Anggaran jumbo ini tersebar dalam 74 paket kegiatan, seluruhnya menggunakan skema pengadaan langsung. Rinciannya antara lain pembelian cover lux, isi fotokopi, karton logo kabupaten, hingga kertas ukuran A4/F4/Kwarto.
Dugaan Mark Up dan Spliting Anggaran
Praktik pemecahan paket (spliting) yang dilakukan secara masif dengan nilai ratusan juta per paket patut dicurigai sebagai modus menghindari mekanisme tender terbuka.

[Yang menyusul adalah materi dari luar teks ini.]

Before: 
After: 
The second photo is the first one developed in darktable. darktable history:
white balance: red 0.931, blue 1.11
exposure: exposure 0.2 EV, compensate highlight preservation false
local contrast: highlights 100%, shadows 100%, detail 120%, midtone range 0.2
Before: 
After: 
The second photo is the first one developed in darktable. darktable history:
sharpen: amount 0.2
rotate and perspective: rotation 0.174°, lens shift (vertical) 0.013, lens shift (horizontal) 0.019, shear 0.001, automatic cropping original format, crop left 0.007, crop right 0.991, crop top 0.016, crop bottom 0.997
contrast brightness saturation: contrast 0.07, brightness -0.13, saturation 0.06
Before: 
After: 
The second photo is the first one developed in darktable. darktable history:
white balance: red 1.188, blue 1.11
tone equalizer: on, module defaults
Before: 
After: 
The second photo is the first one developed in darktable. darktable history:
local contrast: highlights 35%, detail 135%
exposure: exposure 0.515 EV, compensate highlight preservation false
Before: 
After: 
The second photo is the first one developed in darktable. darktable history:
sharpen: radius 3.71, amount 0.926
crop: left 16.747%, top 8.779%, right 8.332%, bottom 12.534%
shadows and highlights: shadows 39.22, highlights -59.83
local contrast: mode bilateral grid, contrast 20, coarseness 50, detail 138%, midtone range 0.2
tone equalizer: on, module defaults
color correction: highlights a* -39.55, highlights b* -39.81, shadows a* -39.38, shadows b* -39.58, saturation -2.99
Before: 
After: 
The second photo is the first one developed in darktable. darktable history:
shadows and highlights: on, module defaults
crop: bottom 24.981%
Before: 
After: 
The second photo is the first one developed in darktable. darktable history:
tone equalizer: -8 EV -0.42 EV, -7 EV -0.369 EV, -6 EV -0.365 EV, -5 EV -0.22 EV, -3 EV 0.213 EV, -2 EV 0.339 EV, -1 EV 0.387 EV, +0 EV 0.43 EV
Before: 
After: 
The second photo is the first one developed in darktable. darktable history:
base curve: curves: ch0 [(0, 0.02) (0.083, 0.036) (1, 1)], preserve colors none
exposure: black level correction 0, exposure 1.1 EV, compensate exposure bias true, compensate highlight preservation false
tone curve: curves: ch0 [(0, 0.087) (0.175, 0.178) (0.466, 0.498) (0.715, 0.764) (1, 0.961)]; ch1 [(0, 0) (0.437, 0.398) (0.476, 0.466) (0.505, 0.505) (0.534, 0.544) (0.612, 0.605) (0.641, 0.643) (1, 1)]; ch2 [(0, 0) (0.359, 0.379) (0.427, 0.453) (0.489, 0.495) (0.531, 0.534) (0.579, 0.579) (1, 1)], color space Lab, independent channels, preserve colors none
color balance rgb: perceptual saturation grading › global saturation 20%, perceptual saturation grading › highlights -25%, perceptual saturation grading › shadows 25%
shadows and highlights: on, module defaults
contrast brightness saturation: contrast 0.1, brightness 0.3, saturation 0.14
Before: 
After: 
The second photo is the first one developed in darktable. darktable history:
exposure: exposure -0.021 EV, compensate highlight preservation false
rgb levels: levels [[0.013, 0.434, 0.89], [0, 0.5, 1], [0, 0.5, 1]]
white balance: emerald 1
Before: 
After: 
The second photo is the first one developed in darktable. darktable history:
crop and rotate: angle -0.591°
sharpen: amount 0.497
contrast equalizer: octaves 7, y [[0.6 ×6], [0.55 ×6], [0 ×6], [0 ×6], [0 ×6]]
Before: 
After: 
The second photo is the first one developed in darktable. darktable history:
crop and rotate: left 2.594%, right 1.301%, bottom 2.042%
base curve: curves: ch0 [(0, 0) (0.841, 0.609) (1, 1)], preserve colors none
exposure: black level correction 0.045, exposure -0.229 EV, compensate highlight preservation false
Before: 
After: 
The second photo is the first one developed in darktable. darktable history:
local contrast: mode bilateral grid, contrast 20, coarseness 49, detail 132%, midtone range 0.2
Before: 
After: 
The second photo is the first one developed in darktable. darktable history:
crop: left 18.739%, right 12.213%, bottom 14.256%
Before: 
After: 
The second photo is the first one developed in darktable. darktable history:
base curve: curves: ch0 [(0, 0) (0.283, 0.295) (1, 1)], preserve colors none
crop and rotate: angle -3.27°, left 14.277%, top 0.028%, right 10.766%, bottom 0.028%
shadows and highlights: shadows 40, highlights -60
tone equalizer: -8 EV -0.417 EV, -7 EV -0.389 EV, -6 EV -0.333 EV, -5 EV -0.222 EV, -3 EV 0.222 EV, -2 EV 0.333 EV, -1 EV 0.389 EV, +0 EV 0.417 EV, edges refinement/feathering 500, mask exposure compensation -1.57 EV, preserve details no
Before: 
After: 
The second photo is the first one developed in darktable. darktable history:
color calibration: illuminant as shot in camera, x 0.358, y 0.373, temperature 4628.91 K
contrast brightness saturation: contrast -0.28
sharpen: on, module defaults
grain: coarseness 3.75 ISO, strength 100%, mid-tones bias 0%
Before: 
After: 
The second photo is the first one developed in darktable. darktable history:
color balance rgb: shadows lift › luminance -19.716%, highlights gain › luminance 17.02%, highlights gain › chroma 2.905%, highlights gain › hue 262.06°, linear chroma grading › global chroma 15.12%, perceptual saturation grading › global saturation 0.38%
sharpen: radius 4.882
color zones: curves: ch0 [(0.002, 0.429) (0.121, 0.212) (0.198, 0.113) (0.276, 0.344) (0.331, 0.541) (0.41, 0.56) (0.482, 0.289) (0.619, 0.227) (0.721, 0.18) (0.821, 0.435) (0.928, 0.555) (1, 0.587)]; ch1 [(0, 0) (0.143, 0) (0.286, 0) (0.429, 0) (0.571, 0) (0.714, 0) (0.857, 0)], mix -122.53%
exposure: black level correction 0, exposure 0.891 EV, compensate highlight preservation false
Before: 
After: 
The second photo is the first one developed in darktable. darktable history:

Padahal, sesuai Peraturan Presiden Nomor 16 Tahun 2018 tentang Pengadaan Barang/Jasa Pemerintah, metode pengadaan langsung hanya diperbolehkan untuk nilai paket tertentu, bukan untuk dipecah-pecah agar tetap di bawah batas tender.
Tak hanya itu, nilai pengadaan bahan cetak yang menembus miliaran rupiah jelas tidak masuk akal untuk kebutuhan administratif lima bidang di BPKAD. Praktik ini diduga kuat sarat dengan mark up harga dan potensi belanja fiktif, sebuah pola klasik korupsi anggaran.
Indikasi Kongkalikong dengan Rekanan
Sumber internal di lingkungan Pemkab Rohil menyebut adanya indikasi keterlibatan pihak rekanan tertentu yang sudah “diset” sejak awal. Skema pengadaan langsung memungkinkan penunjukan rekanan tanpa persaingan terbuka, sehingga rawan terjadi praktik kongkalikong, gratifikasi, dan pembagian fee proyek.
“Kalau dicermati, pola seperti ini selalu berulang. Pemenang paket sudah diatur, harga barang dinaikkan berlipat, dan laporan pertanggungjawaban dibuat seolah-olah sesuai prosedur. Padahal realisasinya sering fiktif,” ungkap seorang aktivis antikorupsi Riau.
Dasar Hukum yang Berpotensi Dilanggar
Dugaan praktik korupsi ini dapat dijerat dengan beberapa regulasi, di antaranya:
1. UU No. 31 Tahun 1999 junto UU No. 20 Tahun 2001 tentang Pemberantasan Tindak Pidana Korupsi, Pasal 2 dan Pasal 3, mengenai penyalahgunaan wewenang yang merugikan keuangan negara.
2. UU No. 1 Tahun 2004 tentang Perbendaharaan Negara, Pasal 3 ayat (1), yang mengamanatkan asas efisiensi, ekonomis, dan transparansi dalam pengelolaan APBD.
3. Perpres No. 16 Tahun 2018 tentang Pengadaan Barang/Jasa Pemerintah, yang melarang pemecahan paket untuk menghindari tender.
4. UU No. 28 Tahun 1999 tentang Penyelenggaraan Negara yang Bersih dari KKN, yang menekankan asas akuntabilitas dan keterbukaan.
Desakan Publik
Masyarakat sipil dan lembaga antikorupsi mendesak Kejaksaan Tinggi Riau, Kejaksaan Negeri Rohil, hingga KPK untuk segera turun tangan. Anggaran belanja cetak yang tidak masuk akal ini dinilai sebagai bukti nyata pemborosan, manipulasi, hingga indikasi korupsi berjamaah.
“Uang Rp1,7 miliar itu seharusnya bisa dipakai untuk pelayanan publik atau infrastruktur, bukan dihamburkan untuk kertas dan cover. Ini penghinaan bagi rakyat,” tegas salah satu tokoh masyarakat Rohil.
Kasus ini kini menjadi sorotan, dan publik menunggu apakah aparat penegak hukum berani mengungkap skandal yang diduga melibatkan pejabat di BPKAD beserta jaringan rekanannya.